Dark side of desire
THIS handsome British period drama, starring Rachel Weisz as a woman on the edge of a nervous breakdown, is not to be confused with the 1999 Renny Harlin creature feature of the same name, in which a group of scientists become bait for the super- sharks they have engineered.
But it does pump significantly more blood than your average Terence Davies movie.
The English director is best known for beautifully composed, slightly nostalgic offerings such as Distant Voices, Still Lives, the second film in his autobiographical trilogy.
But his latest work, an adaptation of the Terence Rattigan play about a woman who leaves her aristocratic husband for an affair with dashing World War II pilot Freddie, explores the potentially self- destructive nature of desire.
A 1955 film version starred Vivien Leigh and Kenneth Moore in the lead roles. Weisz’s Hester Collyer – minister’s daughter, judge’s wife – is powerless in the face of her physical obsession for her increasingly distant lover.

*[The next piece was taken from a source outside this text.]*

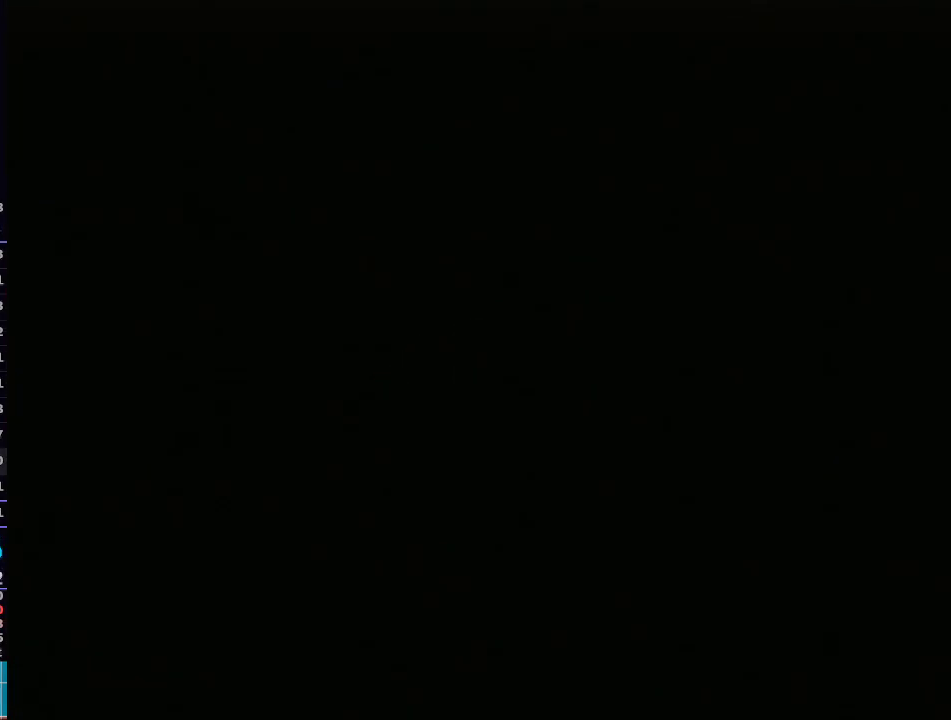
{"buttons": [], "left_stick": "center", "right_stick": "center", "events": []}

In the opening sequence she writes him a note before lying down in front of an open gas vent. So abject is her plight, Hester can’t even get suicide right. A neighbour smells gas and alerts the landlady, whose brusque manner conceals a heart of gold.
When Freddie ( Tom Hiddleston) comes home and realises what Hester has tried to do, he is furious.
Through flashbacks, Davies reveals what has brought his tragic protagonist to this point: her brave or foolhardy decision to leave her fatherfigure husband, a kindly but cerebral and rather spineless creature, for a man with no money and little sense of commitment.
How much of Freddie’s behaviour can be attributed to his experiences as a war pilot and how much is simply innate is a moot point.
The director’s restraint leaves room for us to reflect on Hester’s choices. Weisz, too, holds back in all the right places. It’s a multi- layered performance that stays remarkably faithful to the era in which it is set.